I will be upgrading to a 15K BTU AC unit, and am looking to sell the 13.5K BTU Coleman Mach 3 unit off of our 2011 312BH, purchased this year. I am only selling the outside unit with the shroud. It was only used on maybe 3 of the 6 trips we were able to take this year, and they were only 2-3 day trips. I will accept reasonable offers, and be as helpful as possible in arranging shipping if necessary.

I am also upgrading the unit to 50A electric service, and will be removing the 30A cord and hardwired SurgeGuard. Again, I will accept reasonable offers on these 2 items as a set, or separate them.

I also have miscellaneous adapters for the 30A cord.

The camper is currently at the dealer, but I should have it within a few days, and can access it easily, as the dealer is only about 10 minutes away.


----------



## LaydBack (Aug 22, 2010)

The AC unit is no longer for sale. I decided to go with 2 AC units, so I relocated it on the camper.

What I have available now is the *30A TRC Hardwired Surge Guard Model 34520*. It was installed when we bought the trailer at the end of February. I also have the original *30A Shore Power Cord *that came on the trailer.
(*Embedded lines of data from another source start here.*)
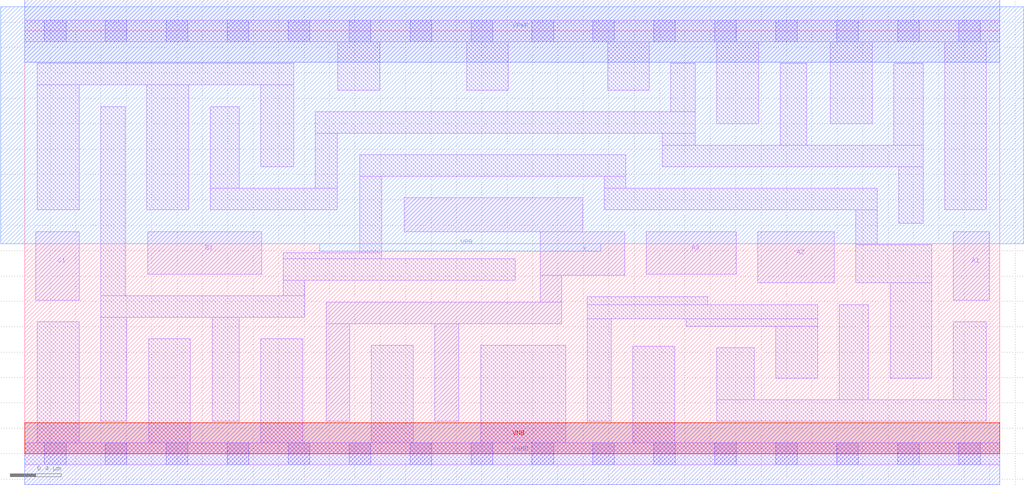
<source format=lef>
# Copyright 2020 The SkyWater PDK Authors
#
# Licensed under the Apache License, Version 2.0 (the "License");
# you may not use this file except in compliance with the License.
# You may obtain a copy of the License at
#
#     https://www.apache.org/licenses/LICENSE-2.0
#
# Unless required by applicable law or agreed to in writing, software
# distributed under the License is distributed on an "AS IS" BASIS,
# WITHOUT WARRANTIES OR CONDITIONS OF ANY KIND, either express or implied.
# See the License for the specific language governing permissions and
# limitations under the License.
#
# SPDX-License-Identifier: Apache-2.0

VERSION 5.7 ;
  NOWIREEXTENSIONATPIN ON ;
  DIVIDERCHAR "/" ;
  BUSBITCHARS "[]" ;
MACRO sky130_fd_sc_lp__a311o_4
  CLASS CORE ;
  FOREIGN sky130_fd_sc_lp__a311o_4 ;
  ORIGIN  0.000000  0.000000 ;
  SIZE  7.680000 BY  3.330000 ;
  SYMMETRY X Y R90 ;
  SITE unit ;
  PIN A1
    ANTENNAGATEAREA  0.630000 ;
    DIRECTION INPUT ;
    USE SIGNAL ;
    PORT
      LAYER li1 ;
        RECT 7.315000 1.210000 7.595000 1.750000 ;
    END
  END A1
  PIN A2
    ANTENNAGATEAREA  0.630000 ;
    DIRECTION INPUT ;
    USE SIGNAL ;
    PORT
      LAYER li1 ;
        RECT 5.775000 1.345000 6.375000 1.750000 ;
    END
  END A2
  PIN A3
    ANTENNAGATEAREA  0.630000 ;
    DIRECTION INPUT ;
    USE SIGNAL ;
    PORT
      LAYER li1 ;
        RECT 4.895000 1.415000 5.605000 1.750000 ;
    END
  END A3
  PIN B1
    ANTENNAGATEAREA  0.630000 ;
    DIRECTION INPUT ;
    USE SIGNAL ;
    PORT
      LAYER li1 ;
        RECT 0.970000 1.415000 1.865000 1.750000 ;
    END
  END B1
  PIN C1
    ANTENNAGATEAREA  0.630000 ;
    DIRECTION INPUT ;
    USE SIGNAL ;
    PORT
      LAYER li1 ;
        RECT 0.085000 1.210000 0.430000 1.750000 ;
    END
  END C1
  PIN X
    ANTENNADIFFAREA  1.430400 ;
    DIRECTION OUTPUT ;
    USE SIGNAL ;
    PORT
      LAYER li1 ;
        RECT 2.375000 0.255000 2.560000 1.025000 ;
        RECT 2.375000 1.025000 4.230000 1.195000 ;
        RECT 2.990000 1.750000 4.395000 2.015000 ;
        RECT 3.230000 0.255000 3.420000 1.025000 ;
        RECT 4.060000 1.195000 4.230000 1.405000 ;
        RECT 4.060000 1.405000 4.725000 1.750000 ;
    END
  END X
  PIN VGND
    DIRECTION INOUT ;
    USE GROUND ;
    PORT
      LAYER met1 ;
        RECT 0.000000 -0.245000 7.680000 0.245000 ;
    END
  END VGND
  PIN VNB
    DIRECTION INOUT ;
    USE GROUND ;
    PORT
      LAYER pwell ;
        RECT 0.000000 0.000000 7.680000 0.245000 ;
    END
  END VNB
  PIN VPB
    DIRECTION INOUT ;
    USE POWER ;
    PORT
      LAYER nwell ;
        RECT -0.190000 1.655000 7.870000 3.520000 ;
        RECT  2.325000 1.595000 4.535000 1.655000 ;
    END
  END VPB
  PIN VPWR
    DIRECTION INOUT ;
    USE POWER ;
    PORT
      LAYER met1 ;
        RECT 0.000000 3.085000 7.680000 3.575000 ;
    END
  END VPWR
  OBS
    LAYER li1 ;
      RECT 0.000000 -0.085000 7.680000 0.085000 ;
      RECT 0.000000  3.245000 7.680000 3.415000 ;
      RECT 0.100000  0.085000 0.430000 1.040000 ;
      RECT 0.100000  1.920000 0.430000 2.905000 ;
      RECT 0.100000  2.905000 2.120000 3.075000 ;
      RECT 0.600000  0.255000 0.805000 1.075000 ;
      RECT 0.600000  1.075000 2.205000 1.245000 ;
      RECT 0.600000  1.245000 0.790000 2.735000 ;
      RECT 0.960000  1.920000 1.290000 2.905000 ;
      RECT 0.975000  0.085000 1.305000 0.905000 ;
      RECT 1.460000  1.920000 2.460000 2.090000 ;
      RECT 1.460000  2.090000 1.690000 2.735000 ;
      RECT 1.475000  0.255000 1.690000 1.075000 ;
      RECT 1.860000  0.085000 2.190000 0.905000 ;
      RECT 1.860000  2.260000 2.120000 2.905000 ;
      RECT 2.035000  1.245000 2.205000 1.365000 ;
      RECT 2.035000  1.365000 3.865000 1.535000 ;
      RECT 2.035000  1.535000 2.810000 1.585000 ;
      RECT 2.290000  2.090000 2.460000 2.525000 ;
      RECT 2.290000  2.525000 5.280000 2.695000 ;
      RECT 2.465000  2.865000 2.795000 3.245000 ;
      RECT 2.640000  1.585000 2.810000 2.185000 ;
      RECT 2.640000  2.185000 4.735000 2.355000 ;
      RECT 2.730000  0.085000 3.060000 0.855000 ;
      RECT 3.480000  2.865000 3.810000 3.245000 ;
      RECT 3.590000  0.085000 4.260000 0.855000 ;
      RECT 4.430000  0.255000 4.620000 1.065000 ;
      RECT 4.430000  1.065000 6.245000 1.175000 ;
      RECT 4.430000  1.175000 5.380000 1.235000 ;
      RECT 4.565000  1.920000 6.715000 2.090000 ;
      RECT 4.565000  2.090000 4.735000 2.185000 ;
      RECT 4.590000  2.865000 4.920000 3.245000 ;
      RECT 4.790000  0.085000 5.120000 0.845000 ;
      RECT 5.020000  2.260000 7.075000 2.430000 ;
      RECT 5.020000  2.430000 5.280000 2.525000 ;
      RECT 5.090000  2.695000 5.280000 3.075000 ;
      RECT 5.210000  1.005000 6.245000 1.065000 ;
      RECT 5.450000  0.255000 7.575000 0.425000 ;
      RECT 5.450000  0.425000 5.745000 0.835000 ;
      RECT 5.450000  2.600000 5.780000 3.245000 ;
      RECT 5.915000  0.595000 6.245000 1.005000 ;
      RECT 5.950000  2.430000 6.160000 3.075000 ;
      RECT 6.345000  2.600000 6.675000 3.245000 ;
      RECT 6.415000  0.425000 6.645000 1.175000 ;
      RECT 6.545000  1.345000 7.145000 1.645000 ;
      RECT 6.545000  1.645000 6.715000 1.920000 ;
      RECT 6.815000  0.595000 7.145000 1.345000 ;
      RECT 6.845000  2.430000 7.075000 3.075000 ;
      RECT 6.885000  1.815000 7.075000 2.260000 ;
      RECT 7.245000  1.920000 7.575000 3.245000 ;
      RECT 7.315000  0.425000 7.575000 1.040000 ;
    LAYER mcon ;
      RECT 0.155000 -0.085000 0.325000 0.085000 ;
      RECT 0.155000  3.245000 0.325000 3.415000 ;
      RECT 0.635000 -0.085000 0.805000 0.085000 ;
      RECT 0.635000  3.245000 0.805000 3.415000 ;
      RECT 1.115000 -0.085000 1.285000 0.085000 ;
      RECT 1.115000  3.245000 1.285000 3.415000 ;
      RECT 1.595000 -0.085000 1.765000 0.085000 ;
      RECT 1.595000  3.245000 1.765000 3.415000 ;
      RECT 2.075000 -0.085000 2.245000 0.085000 ;
      RECT 2.075000  3.245000 2.245000 3.415000 ;
      RECT 2.555000 -0.085000 2.725000 0.085000 ;
      RECT 2.555000  3.245000 2.725000 3.415000 ;
      RECT 3.035000 -0.085000 3.205000 0.085000 ;
      RECT 3.035000  3.245000 3.205000 3.415000 ;
      RECT 3.515000 -0.085000 3.685000 0.085000 ;
      RECT 3.515000  3.245000 3.685000 3.415000 ;
      RECT 3.995000 -0.085000 4.165000 0.085000 ;
      RECT 3.995000  3.245000 4.165000 3.415000 ;
      RECT 4.475000 -0.085000 4.645000 0.085000 ;
      RECT 4.475000  3.245000 4.645000 3.415000 ;
      RECT 4.955000 -0.085000 5.125000 0.085000 ;
      RECT 4.955000  3.245000 5.125000 3.415000 ;
      RECT 5.435000 -0.085000 5.605000 0.085000 ;
      RECT 5.435000  3.245000 5.605000 3.415000 ;
      RECT 5.915000 -0.085000 6.085000 0.085000 ;
      RECT 5.915000  3.245000 6.085000 3.415000 ;
      RECT 6.395000 -0.085000 6.565000 0.085000 ;
      RECT 6.395000  3.245000 6.565000 3.415000 ;
      RECT 6.875000 -0.085000 7.045000 0.085000 ;
      RECT 6.875000  3.245000 7.045000 3.415000 ;
      RECT 7.355000 -0.085000 7.525000 0.085000 ;
      RECT 7.355000  3.245000 7.525000 3.415000 ;
  END
END sky130_fd_sc_lp__a311o_4
END LIBRARY

</source>
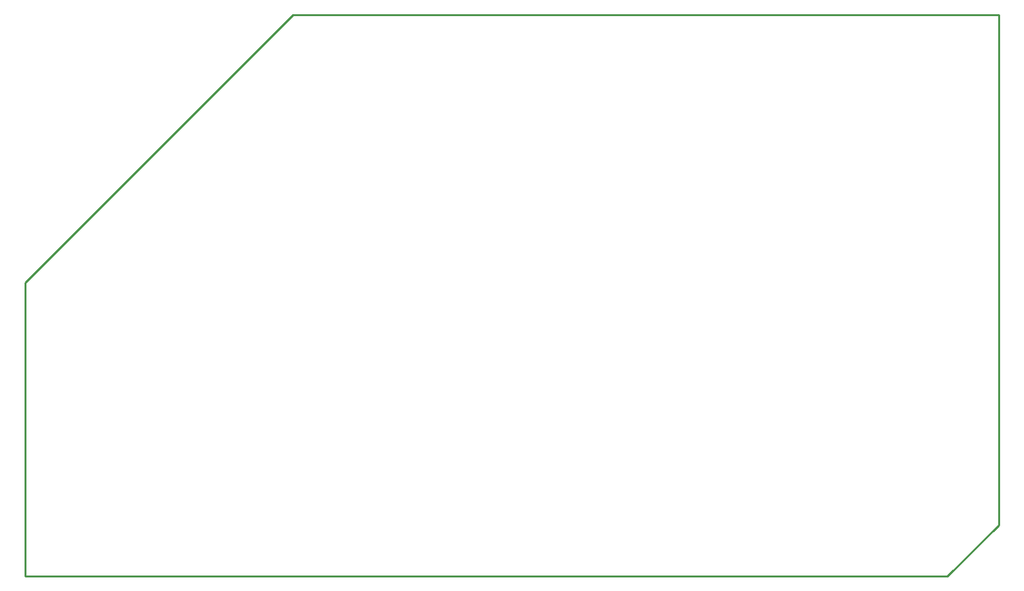
<source format=gbr>
%TF.GenerationSoftware,Altium Limited,Altium Designer,21.0.8 (223)*%
G04 Layer_Color=16711935*
%FSLAX26Y26*%
%MOIN*%
%TF.SameCoordinates,3528F89D-DF25-4B87-B81C-8702AA7ACEB5*%
%TF.FilePolarity,Positive*%
%TF.FileFunction,Keep-out,Top*%
%TF.Part,Single*%
G01*
G75*
%TA.AperFunction,NonConductor*%
%ADD52C,0.010000*%
D52*
X5024606Y257874D02*
X5024606Y2891732D01*
X4760826Y-5906D02*
X5024606Y257874D01*
X-2953Y-5906D02*
X4760826D01*
X1379921Y2891732D02*
X5024606D01*
X-2953Y1508858D02*
X1379921Y2891732D01*
X-2953Y-5906D02*
Y1508858D01*
%TF.MD5,0bf7fd2b128076816193503cabe944bb*%
M02*

</source>
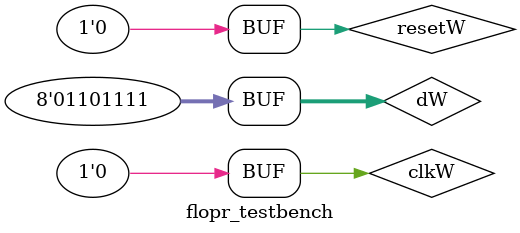
<source format=sv>

module flopr #(parameter WIDTH = 8)(
					input logic clk, reset,
					input logic [WIDTH-1:0] d,
					output logic [WIDTH-1:0] q
		);

		always_ff @(posedge clk, posedge reset)
			if (reset) q <= 0;
			else q <= d;
endmodule

module flopr_testbench;

		  logic clkW; 
		  logic resetW; 
		  logic [7:0] dW;
		  logic [7:0] qW;

	flopr#(8) flipflop_test(
				.clk(clkW), 
				.reset(resetW), 
				.d(dW),
				.q(qW)
		);


initial begin
	resetW <= 1;
	#2;
	resetW <= 0;
	#8;
	dW <= 4;
	#10;
	dW <= 8;
	#10;
	dW <= 12;
	#10;
	dW <= 16;
	#10;
	resetW <= 1;
	dW <= 111;
	#2;
	resetW <= 0;
	#8;
	
	

end

always begin
	clkW <= 1; #5; clkW <= 0; #5;
end

endmodule
</source>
The following items are new and never used. They are all Camco Power Grip items with the molded yellow handles on the cord ends.:

*Camco Power Grip 30A 25' Extension Cord w/ LED Indicator (55191)
Camco Power Grip 50A (M)/30A (F) Dogbone w/ LED Indicator (55175)
Camco Power Grip 15A (M)/30A (F) Dogbone (55165)*

I also have the original bathroom vent/fan and cover. I'm not desperately needing to sell the stuff, my mods are done. I'd just hate to get it all packed away, and then have to dig it back out, or have it sit for years when someone could be putting it to use. I'll consider any reasonable offers on any of it, and would love to move it all at once, before the DW gets on my tail to *make it disappear*.


----------